Lets take this picture I took from Osanbashi in Yokohama:

Canon 5D MkII and Canon EF 50/f1.2L @f4
It is darker because I underexposed it at -1/3EV to have more data in the dark area, which is easier to recover and there is a lot of haze because that day was quite cloudy and humid anyway. Furthermore the colors are all very mushy and the brown of the sea is not really visible. But not fear, this is all fixable.
Before you do any adjustments on the levels, all other things have to set into place. Fixing expores, brightness, highlight and shadow recovery, contrast and saturation, etc.
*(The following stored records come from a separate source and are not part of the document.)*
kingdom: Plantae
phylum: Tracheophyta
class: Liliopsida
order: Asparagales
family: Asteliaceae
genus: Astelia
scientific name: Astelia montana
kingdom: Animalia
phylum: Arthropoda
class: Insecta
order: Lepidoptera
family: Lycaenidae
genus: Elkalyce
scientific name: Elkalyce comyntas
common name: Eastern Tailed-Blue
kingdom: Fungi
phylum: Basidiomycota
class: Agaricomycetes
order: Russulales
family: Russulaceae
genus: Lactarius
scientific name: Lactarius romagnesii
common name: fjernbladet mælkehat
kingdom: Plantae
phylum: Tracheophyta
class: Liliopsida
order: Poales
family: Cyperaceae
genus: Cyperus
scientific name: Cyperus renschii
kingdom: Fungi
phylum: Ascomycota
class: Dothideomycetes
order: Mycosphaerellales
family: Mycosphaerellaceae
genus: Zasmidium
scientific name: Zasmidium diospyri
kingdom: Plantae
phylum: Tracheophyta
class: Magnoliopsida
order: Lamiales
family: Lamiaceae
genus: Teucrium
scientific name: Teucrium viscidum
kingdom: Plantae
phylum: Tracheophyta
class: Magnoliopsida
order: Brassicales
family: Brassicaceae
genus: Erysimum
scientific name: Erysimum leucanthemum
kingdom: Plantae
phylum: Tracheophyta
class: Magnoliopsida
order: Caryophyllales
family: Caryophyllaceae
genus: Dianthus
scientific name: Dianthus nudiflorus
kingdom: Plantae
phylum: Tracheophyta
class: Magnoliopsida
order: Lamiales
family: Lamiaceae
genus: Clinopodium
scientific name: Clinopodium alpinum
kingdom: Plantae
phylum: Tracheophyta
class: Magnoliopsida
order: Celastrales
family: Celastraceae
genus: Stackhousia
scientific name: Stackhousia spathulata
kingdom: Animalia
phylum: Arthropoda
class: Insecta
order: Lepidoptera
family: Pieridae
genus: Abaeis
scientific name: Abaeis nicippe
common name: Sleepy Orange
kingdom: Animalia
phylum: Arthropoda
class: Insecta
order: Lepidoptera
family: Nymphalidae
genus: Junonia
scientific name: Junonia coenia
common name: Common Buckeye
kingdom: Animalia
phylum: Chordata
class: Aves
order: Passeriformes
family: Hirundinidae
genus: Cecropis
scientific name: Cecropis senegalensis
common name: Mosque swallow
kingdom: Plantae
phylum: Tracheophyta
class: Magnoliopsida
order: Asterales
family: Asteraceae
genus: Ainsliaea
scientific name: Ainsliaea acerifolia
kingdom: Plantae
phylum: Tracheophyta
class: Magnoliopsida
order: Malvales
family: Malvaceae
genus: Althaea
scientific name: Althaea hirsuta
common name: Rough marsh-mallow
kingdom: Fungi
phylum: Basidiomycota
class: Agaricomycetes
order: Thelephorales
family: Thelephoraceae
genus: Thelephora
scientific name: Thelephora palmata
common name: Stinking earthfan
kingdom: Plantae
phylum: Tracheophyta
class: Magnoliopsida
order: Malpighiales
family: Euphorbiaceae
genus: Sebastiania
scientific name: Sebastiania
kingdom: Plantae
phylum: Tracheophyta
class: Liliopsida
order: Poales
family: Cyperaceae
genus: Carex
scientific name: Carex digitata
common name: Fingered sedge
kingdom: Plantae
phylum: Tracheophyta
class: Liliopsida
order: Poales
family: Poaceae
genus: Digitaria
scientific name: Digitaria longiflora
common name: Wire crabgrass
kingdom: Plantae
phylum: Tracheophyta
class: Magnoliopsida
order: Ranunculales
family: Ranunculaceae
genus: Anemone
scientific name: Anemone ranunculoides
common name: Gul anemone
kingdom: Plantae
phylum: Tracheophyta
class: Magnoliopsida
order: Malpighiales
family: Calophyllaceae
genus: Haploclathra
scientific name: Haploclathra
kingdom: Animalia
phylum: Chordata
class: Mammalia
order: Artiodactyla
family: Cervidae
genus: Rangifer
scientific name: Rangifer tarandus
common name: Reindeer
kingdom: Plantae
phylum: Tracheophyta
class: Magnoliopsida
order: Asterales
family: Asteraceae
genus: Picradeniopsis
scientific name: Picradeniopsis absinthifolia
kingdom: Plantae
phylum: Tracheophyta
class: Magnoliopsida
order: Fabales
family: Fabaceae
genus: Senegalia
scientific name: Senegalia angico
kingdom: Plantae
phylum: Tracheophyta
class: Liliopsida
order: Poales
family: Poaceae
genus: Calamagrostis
I increased the overall brightness a bit, added some shadow recovery (for the dark areas in the pictures) and added some clarity because this is a landscape shot. After this changes the picture already looks much better:

It comes to a point where it is much usable, but we can do better.
So in the final step we crop away all the unused parts in the three levels for red, green and blue:

Gone with all the not needed data.
After this change the result will look like this:

If all the levels are adjusted correctly the picture will not have any strong color casts. If there are any strong off casts the right side of of level for this color has to be adjusted and any other to get a good neutral color hast. Optional and better is to shoot with a color/white balance card and adjust at this level.
When both pictures are compared, it is very easy to see what you can do with this tool.
Here are two more examples shot from the Tokyo Government building and in the area around there from the Sanpo Japan Tower.

Left is before (unaltered, thats why it is not straight), right is the final edit.

It is clear how easy it is to get some more punch out of some dull pictures. Furthermore it is another reason why the only way to shoot is shooting with RAW.